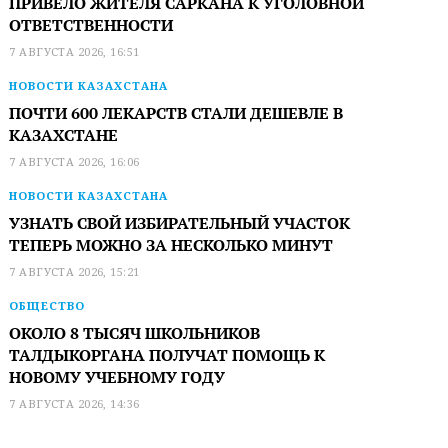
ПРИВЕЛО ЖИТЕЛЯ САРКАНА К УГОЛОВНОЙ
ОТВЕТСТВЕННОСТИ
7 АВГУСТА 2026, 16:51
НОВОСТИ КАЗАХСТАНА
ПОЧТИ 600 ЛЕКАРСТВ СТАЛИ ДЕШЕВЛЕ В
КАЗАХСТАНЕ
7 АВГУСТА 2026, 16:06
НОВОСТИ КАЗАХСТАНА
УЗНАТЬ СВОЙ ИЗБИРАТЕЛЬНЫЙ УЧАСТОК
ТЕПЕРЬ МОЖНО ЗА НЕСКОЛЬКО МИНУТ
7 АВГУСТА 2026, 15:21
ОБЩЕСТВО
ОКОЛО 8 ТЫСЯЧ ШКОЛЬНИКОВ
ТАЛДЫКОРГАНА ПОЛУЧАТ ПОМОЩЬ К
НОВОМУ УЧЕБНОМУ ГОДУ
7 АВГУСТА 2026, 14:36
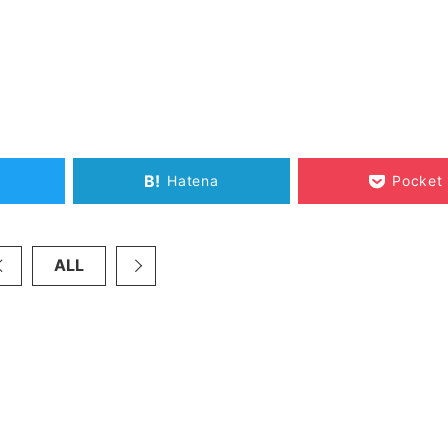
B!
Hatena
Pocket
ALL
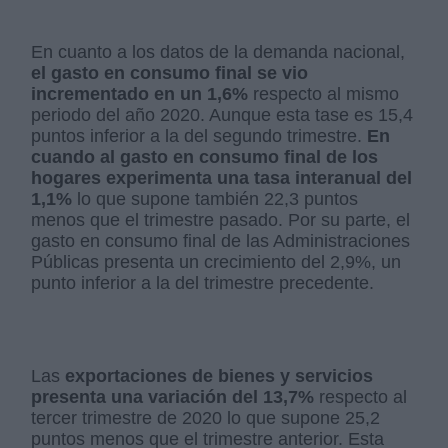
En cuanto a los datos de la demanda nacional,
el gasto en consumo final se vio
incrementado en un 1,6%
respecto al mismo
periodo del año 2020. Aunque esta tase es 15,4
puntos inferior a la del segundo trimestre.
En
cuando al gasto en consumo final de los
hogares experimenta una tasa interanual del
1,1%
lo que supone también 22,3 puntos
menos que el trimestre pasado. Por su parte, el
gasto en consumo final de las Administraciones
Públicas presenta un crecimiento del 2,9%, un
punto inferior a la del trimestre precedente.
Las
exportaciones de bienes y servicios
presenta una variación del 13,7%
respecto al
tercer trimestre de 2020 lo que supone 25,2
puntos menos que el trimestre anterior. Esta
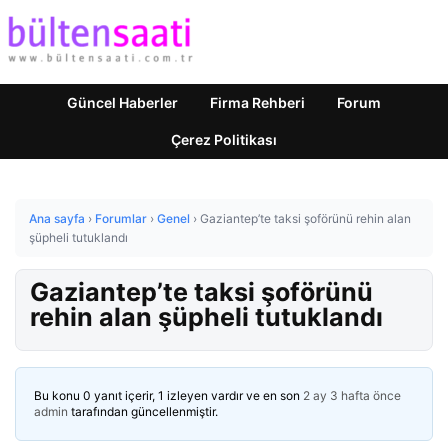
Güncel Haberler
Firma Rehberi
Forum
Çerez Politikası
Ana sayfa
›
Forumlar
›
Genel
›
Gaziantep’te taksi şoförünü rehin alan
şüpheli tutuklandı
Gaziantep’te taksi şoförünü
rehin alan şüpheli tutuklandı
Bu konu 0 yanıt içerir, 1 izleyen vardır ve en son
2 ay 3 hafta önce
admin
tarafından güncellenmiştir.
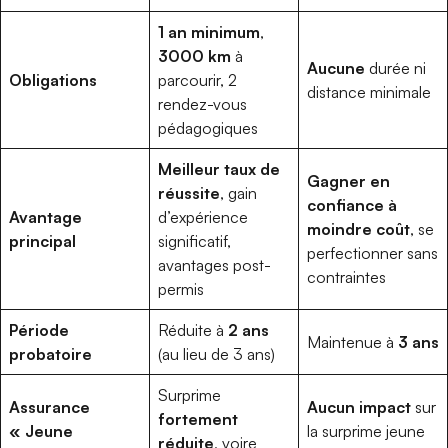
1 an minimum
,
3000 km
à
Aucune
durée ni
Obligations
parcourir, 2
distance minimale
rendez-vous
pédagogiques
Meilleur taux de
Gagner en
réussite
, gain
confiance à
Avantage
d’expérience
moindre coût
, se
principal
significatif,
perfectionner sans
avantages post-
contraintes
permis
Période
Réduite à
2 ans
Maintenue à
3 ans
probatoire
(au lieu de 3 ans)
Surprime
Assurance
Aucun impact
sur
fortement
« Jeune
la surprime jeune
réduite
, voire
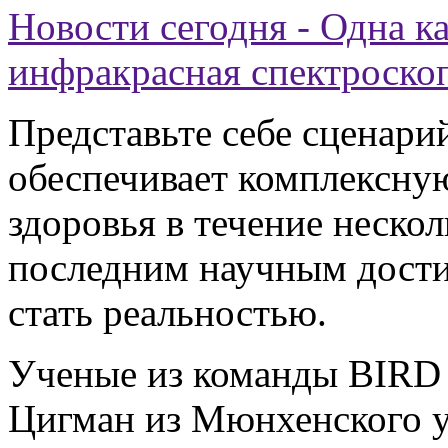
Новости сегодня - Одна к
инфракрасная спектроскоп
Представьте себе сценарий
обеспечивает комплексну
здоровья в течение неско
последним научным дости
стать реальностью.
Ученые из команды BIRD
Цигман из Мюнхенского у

==========

What you should do - Output every entry exactly, leaving out pictures.

Response -
ПРИВЕЛО ЖИТЕЛЯ САРКАНА К УГОЛОВНОЙ
ОТВЕТСТВЕННОСТИ
7 АВГУСТА 2026, 16:51
НОВОСТИ КАЗАХСТАНА
ПОЧТИ 600 ЛЕКАРСТВ СТАЛИ ДЕШЕВЛЕ В
КАЗАХСТАНЕ
7 АВГУСТА 2026, 16:06
НОВОСТИ КАЗАХСТАНА
УЗНАТЬ СВОЙ ИЗБИРАТЕЛЬНЫЙ УЧАСТОК
ТЕПЕРЬ МОЖНО ЗА НЕСКОЛЬКО МИНУТ
7 АВГУСТА 2026, 15:21
ОБЩЕСТВО
ОКОЛО 8 ТЫСЯЧ ШКОЛЬНИКОВ
ТАЛДЫКОРГАНА ПОЛУЧАТ ПОМОЩЬ К
НОВОМУ УЧЕБНОМУ ГОДУ
7 АВГУСТА 2026, 14:36
B!
Hatena
Pocket
ALL
En cuanto a los datos de la demanda nacional,
el gasto en consumo final se vio
incrementado en un 1,6%
respecto al mismo
periodo del año 2020. Aunque esta tase es 15,4
puntos inferior a la del segundo trimestre.
En
cuando al gasto en consumo final de los
hogares experimenta una tasa interanual del
1,1%
lo que supone también 22,3 puntos
menos que el trimestre pasado. Por su parte, el
gasto en consumo final de las Administraciones
Públicas presenta un crecimiento del 2,9%, un
punto inferior a la del trimestre precedente.
Las
exportaciones de bienes y servicios
presenta una variación del 13,7%
respecto al
tercer trimestre de 2020 lo que supone 25,2
puntos menos que el trimestre anterior. Esta
Güncel Haberler
Firma Rehberi
Forum
Çerez Politikası
Ana sayfa
›
Forumlar
›
Genel
›
Gaziantep’te taksi şoförünü rehin alan
şüpheli tutuklandı
Gaziantep’te taksi şoförünü
rehin alan şüpheli tutuklandı
Bu konu 0 yanıt içerir, 1 izleyen vardır ve en son
2 ay 3 hafta önce
admin
tarafından güncellenmiştir.
1 an minimum
,
3000 km
à
Aucune
durée ni
Obligations
parcourir, 2
distance minimale
rendez-vous
pédagogiques
Meilleur taux de
Gagner en
réussite
, gain
confiance à
Avantage
d’expérience
moindre coût
, se
principal
significatif,
perfectionner sans
avantages post-
contraintes
permis
Période
Réduite à
2 ans
Maintenue à
3 ans
probatoire
(au lieu de 3 ans)
Surprime
Assurance
Aucun impact
sur
fortement
« Jeune
la surprime jeune
réduite
, voire
Новости сегодня - Одна к
инфракрасная спектроскоп
Представьте себе сценарий
обеспечивает комплексну
здоровья в течение неско
последним научным дости
стать реальностью.
Ученые из команды BIRD
Цигман из Мюнхенского у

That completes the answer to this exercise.